A generosa luz verde da Comissão ao Orçamento do Estado é, mais uma vez, um sinal para o Governo: valeu a pena o cumprimento da meta que está prevista para este ano, as medidas adicionais de 1000 milhões de euros colocadas lá no início deste ano e o corte forçado de 1900 milhões de despesa feito ao longo do ano, para acomodar idêntica derrapagem das receitas fiscais. A confiança ganha-se cumprindo metas e não violando compromissos. O rigor e o esforço são preferíveis à delinquência orçamental. E aí está a medalha de “melhor aluno” dada pelo vice-presidente da Comissão Europeia, Pierre Moscovici. Quem diria que a recuperaríamos com um governo do PS apoiado pelo Bloco de Esquerda e pelo PCP. A vida não pára de surpreender-nos.

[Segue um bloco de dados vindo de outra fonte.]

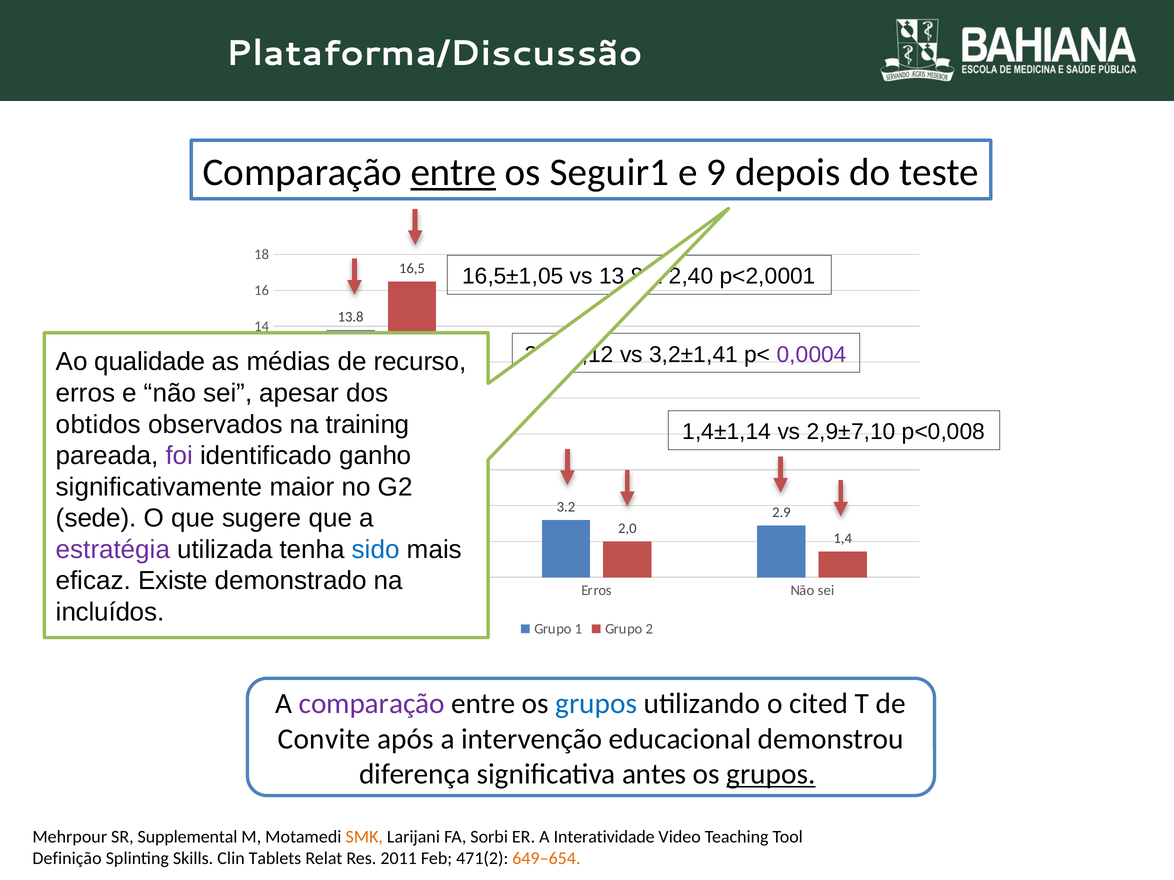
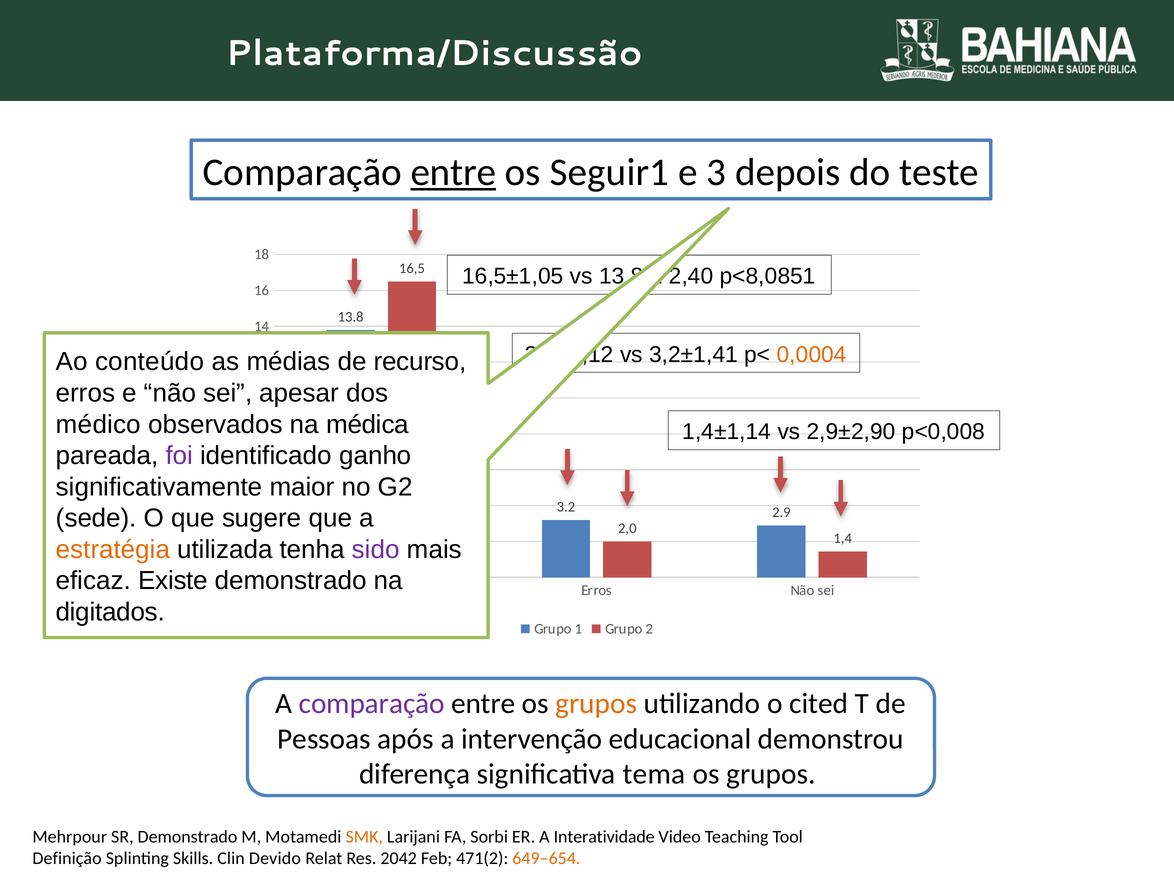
9: 9 -> 3
p<2,0001: p<2,0001 -> p<8,0851
0,0004 colour: purple -> orange
qualidade: qualidade -> conteúdo
obtidos: obtidos -> médico
training: training -> médica
2,9±7,10: 2,9±7,10 -> 2,9±2,90
estratégia colour: purple -> orange
sido colour: blue -> purple
incluídos: incluídos -> digitados
grupos at (596, 704) colour: blue -> orange
Convite: Convite -> Pessoas
antes: antes -> tema
grupos at (771, 775) underline: present -> none
SR Supplemental: Supplemental -> Demonstrado
Tablets: Tablets -> Devido
2011: 2011 -> 2042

Difícil é acreditar que aprendemos, de facto, alguma coisa de duradouro. E a tentação da política é quase sempre irresistível, como sabemos. Terá sido mais do que uma coincidência que o Governo tivesse esperado pelo “sim” de Bruxelas para anunciar aumentos nas pensões mínimas que não estavam contempladas no anúncio anterior. Ou que ia descongelar as carreiras nas empresas do Estado. Ou ainda a antecipação do fim da sobretaxa para o segundo escalão de Março para Janeiro. Claro que o Orçamento só está fechado depois da votação final global mas, em nome da tal responsabilidade e disciplina, era importante saber que outras medidas de aumento da receita ou corte de despesa vão compensar aquelas, no próximo e nos seguintes. E isto aplica-se a todas as propostas, venham elas donde vierem. Sem isso, e por mais legítimas que sejam as medidas, estamos no domínio da pura mercearia orçamental para garantir apoios políticos ao documento ou a simpatia de grupos concretos.

Sexta-feira

Sabemos que a entrada de dinheiro público na Caixa Geral de Depósitos foi adiada deste ano para o próximo, por razões de prudência orçamental. Ainda não está fechado com Bruxelas se a operação terá que ser contabilizada nas contas do Estado como uma despesa, o que terá impacto no défice. Se assim vier a ser, lá se vai a saída do país do grupo de alunos problemáticos que exigem acompanhamento mais próximo e regras apertadas.

Mas não sabemos se a Caixa terá esta administração em funções daqui a umas semanas. Este caso é um manual de como não conduzir um processo de contratação de gestores públicos. E o que se vai vendo não é bonito. Um governo a tentar escapar, para lá dos limites da decência e da ética, ao caso que ele mesmo criou quando prometeu o que não podia cumprir a um conjunto de gestores que estariam bem nas funções que desempenhavam e foram desafiados para uma nova função. O seu pecado? Com a informação que dispomos hoje foi terem confiado em quem não deviam.

António Lobo Xavier revelou na SIC Notícias que há documentos escritos com as promessas do governo. Não admira, porque este campeonato não se joga a feijões nem se fecham acordos com pancadinhas nas costas. Isso só nos diz que o caso não vai ficar por aqui.